Saved entries
=== Begin Enclosure ===

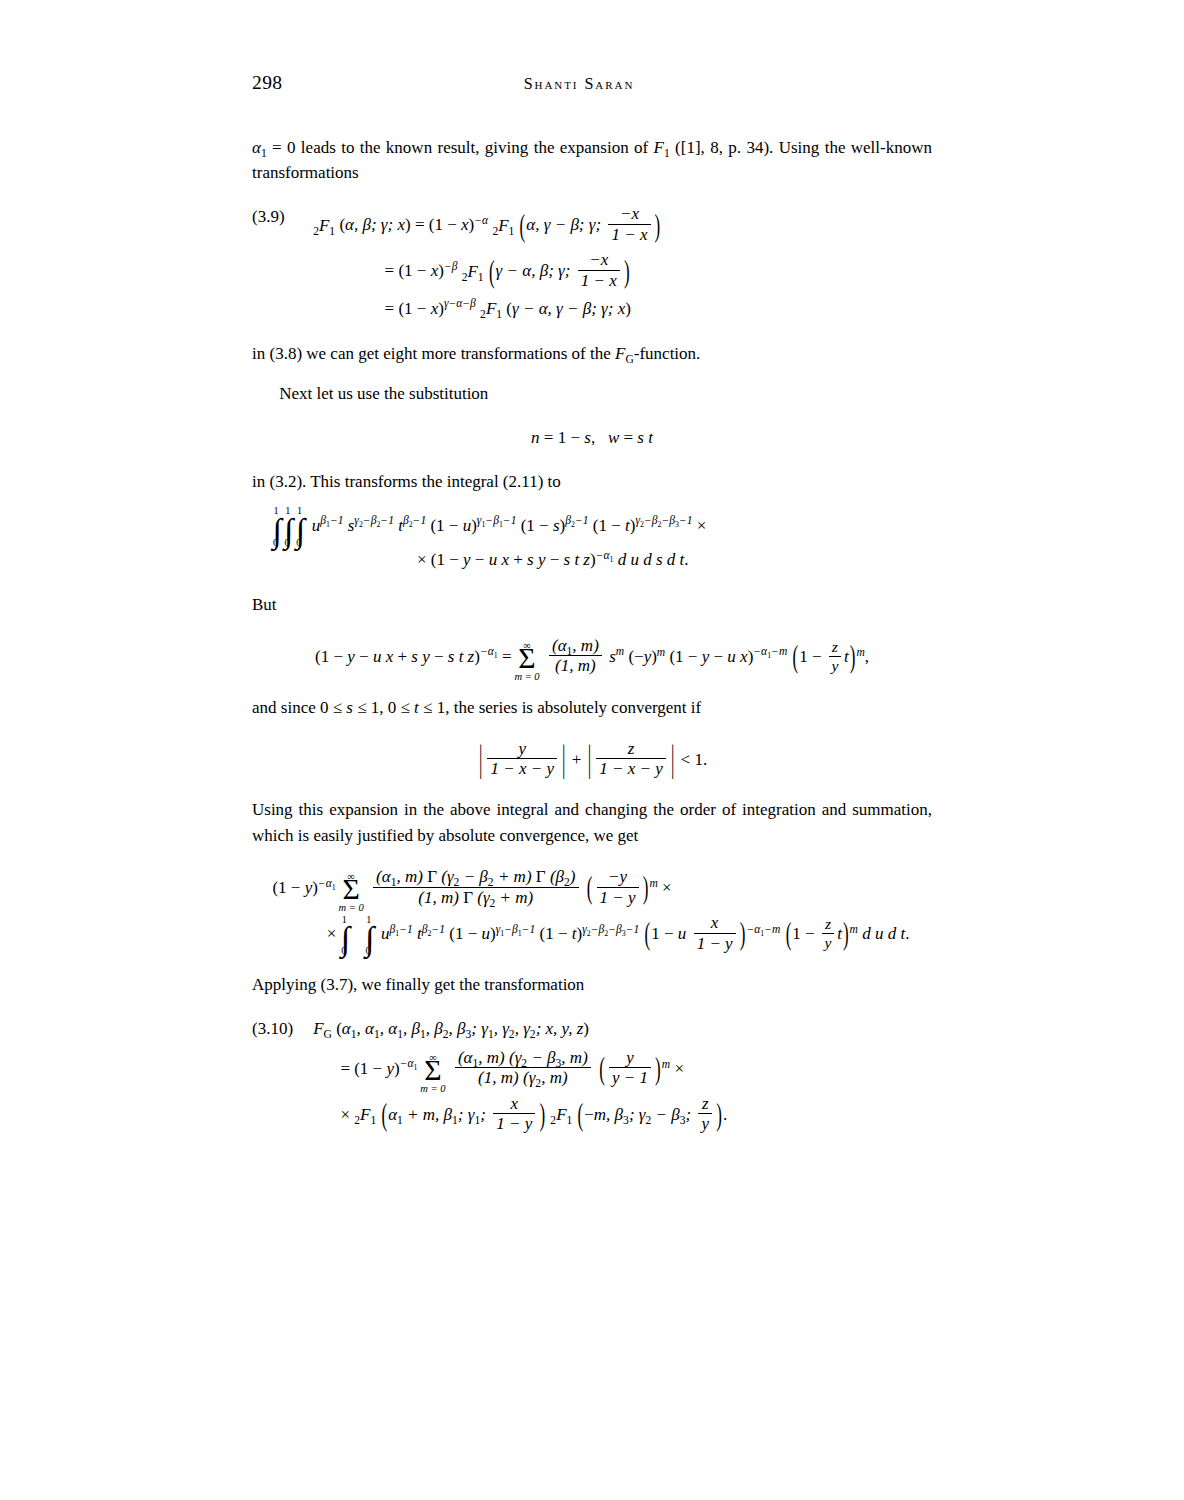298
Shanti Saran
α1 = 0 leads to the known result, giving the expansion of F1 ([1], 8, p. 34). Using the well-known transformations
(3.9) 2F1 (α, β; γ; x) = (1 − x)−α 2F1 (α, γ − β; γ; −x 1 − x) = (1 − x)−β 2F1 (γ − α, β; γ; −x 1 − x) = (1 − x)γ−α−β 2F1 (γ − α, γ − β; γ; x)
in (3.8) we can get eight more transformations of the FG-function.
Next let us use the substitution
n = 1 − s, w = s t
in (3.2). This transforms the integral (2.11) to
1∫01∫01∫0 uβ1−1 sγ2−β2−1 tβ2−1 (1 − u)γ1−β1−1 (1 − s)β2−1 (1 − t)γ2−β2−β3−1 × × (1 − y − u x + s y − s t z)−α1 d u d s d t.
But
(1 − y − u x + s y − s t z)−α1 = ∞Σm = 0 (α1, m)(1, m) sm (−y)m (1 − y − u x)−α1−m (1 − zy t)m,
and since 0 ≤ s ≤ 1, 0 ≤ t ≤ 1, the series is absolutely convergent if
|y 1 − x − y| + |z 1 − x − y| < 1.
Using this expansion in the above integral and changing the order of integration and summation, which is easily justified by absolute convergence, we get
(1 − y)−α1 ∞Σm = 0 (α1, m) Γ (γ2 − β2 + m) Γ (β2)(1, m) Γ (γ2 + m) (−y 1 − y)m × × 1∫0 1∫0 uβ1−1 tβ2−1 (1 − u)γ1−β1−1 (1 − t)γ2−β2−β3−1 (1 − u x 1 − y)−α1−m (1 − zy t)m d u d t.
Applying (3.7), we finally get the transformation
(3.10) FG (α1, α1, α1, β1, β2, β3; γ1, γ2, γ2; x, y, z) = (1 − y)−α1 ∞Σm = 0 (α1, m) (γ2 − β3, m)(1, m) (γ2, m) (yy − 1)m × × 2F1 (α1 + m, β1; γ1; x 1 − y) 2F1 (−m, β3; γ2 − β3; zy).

=== End Enclosure ===

▶ _WHAT IS REQUIRED_
Copy out each line from the preceding entries that mentions the word "transformations".

▶ _THE ANSWER_
α1 = 0 leads to the known result, giving the expansion of F1 ([1], 8, p. 34). Using the well-known transformations
in (3.8) we can get eight more transformations of the FG-function.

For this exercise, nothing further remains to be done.